Dürfen wir Juden nunmehr ohne Besorgnis bleiben? Wir stellen mit Beklemmung und Beunruhigung fest, dass sich rechtsradikale Tendenzen in der Bundesrepublik und in unserer alten Heimat breitmachen und ganz allmählich an Boden gewinnen. Da wird deutlich, dass die Epoche der nationalsozialistischen Verbrechen noch nicht in der Geschichte versunken ist. Allzu blauäugig wird da eine gefährliche Entwicklung gesehen. Sind die Erinnerungen an die teuflischen Geschehnisse völlig verblaßt und vergessen? "Verdrängen hält die Erlösung auf. Erinnern bringt sie näher, lautet der Spruch in der Gedenkstätte Yad Vashem in Jerusalem. So hoffen und wünschen wir aus ganzem Herzen, dass in unserer alten Heimat und im deutschen Volk der Antisemitismus keinen Platz mehr finde. Er ist eine seelisch-geistige Krankheit gefährlichster Art. Sie ist mit Fanatismus verbunden und muß als ansteckende Seuche angesehen werden. Ihr lieben Weinheimer, schützt Euch vor dieser Krankheit, seid widerstandsfähig!. Die Zuneigung, die wir bislang in schönster Weise erfahren haben, läßt uns hoffen.

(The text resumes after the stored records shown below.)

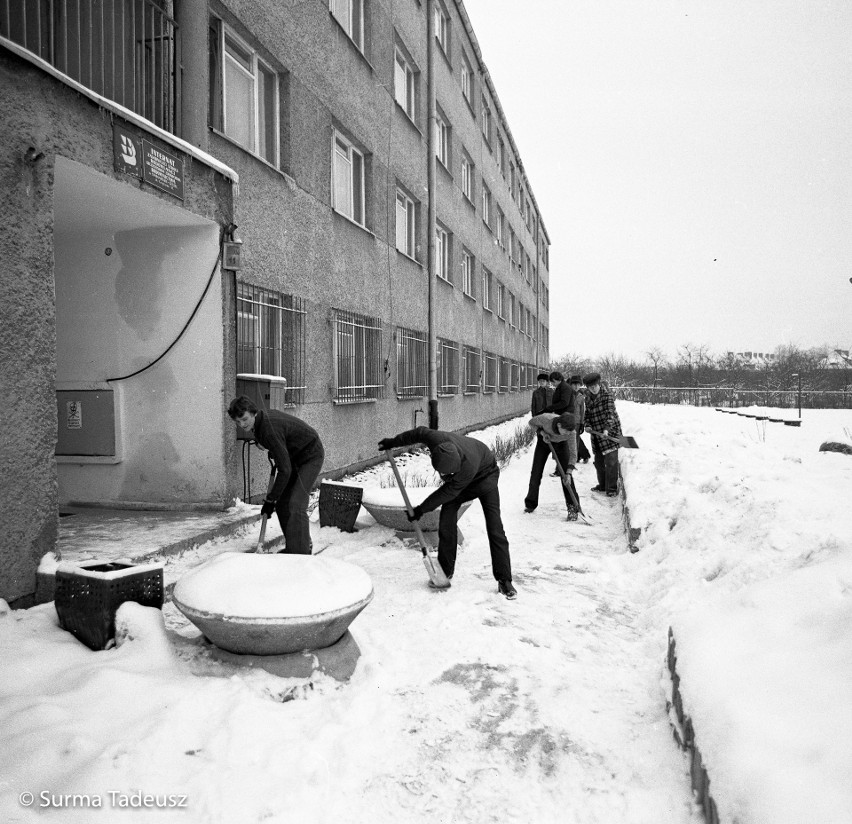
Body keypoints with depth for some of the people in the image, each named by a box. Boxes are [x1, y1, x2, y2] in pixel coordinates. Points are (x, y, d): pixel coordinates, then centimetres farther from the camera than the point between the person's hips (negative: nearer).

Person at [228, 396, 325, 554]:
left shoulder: (270, 429, -33)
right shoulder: (260, 420, -5)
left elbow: (285, 470, -32)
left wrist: (270, 500, -27)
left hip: (311, 456, -10)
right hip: (294, 456, 10)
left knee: (296, 505, -19)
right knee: (282, 504, 7)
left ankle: (300, 553, -17)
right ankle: (299, 546, 18)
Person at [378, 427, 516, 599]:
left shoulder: (469, 465, -45)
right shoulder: (436, 439, -35)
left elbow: (449, 491, -31)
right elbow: (418, 432, -11)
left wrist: (422, 509, -22)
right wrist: (393, 442, -1)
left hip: (484, 474, -5)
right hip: (458, 478, 5)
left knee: (495, 529, -14)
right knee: (446, 524, -4)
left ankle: (504, 581, -9)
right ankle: (445, 571, 12)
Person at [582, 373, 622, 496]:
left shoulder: (607, 395, -11)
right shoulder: (588, 399, 10)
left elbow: (610, 413, -20)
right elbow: (587, 414, 18)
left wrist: (606, 428, -33)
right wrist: (588, 425, -2)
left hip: (610, 432, -7)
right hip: (596, 434, 7)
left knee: (611, 461, -9)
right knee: (598, 461, 12)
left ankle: (612, 488, -1)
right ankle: (602, 485, 26)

(Hilde und Manfred Oppenheimer besuchten auch in diesem Jahr (1988) Weinheim und die Gedenktafel für die Synagoge. Ihr Großvater Samuel Oppenheimer war einst aus Birkenau nach Weinheim gekommen und hatte sein erstes Geschäft in der Kühgaß, der heutigen Lindenstraße. Vater Max eröffnete 1923 neben dem "Grünen Baum" seine Metzgerei, die er 1935 verkaufte. Bis zur Auswanderung 1939 war Max Oppenheimer in den Konzentrationslagern Dachau und Buchenwald.)

Manfred Oppenheimer, am 09.11.1988 in den Weinheimer Nachrichten erschienen.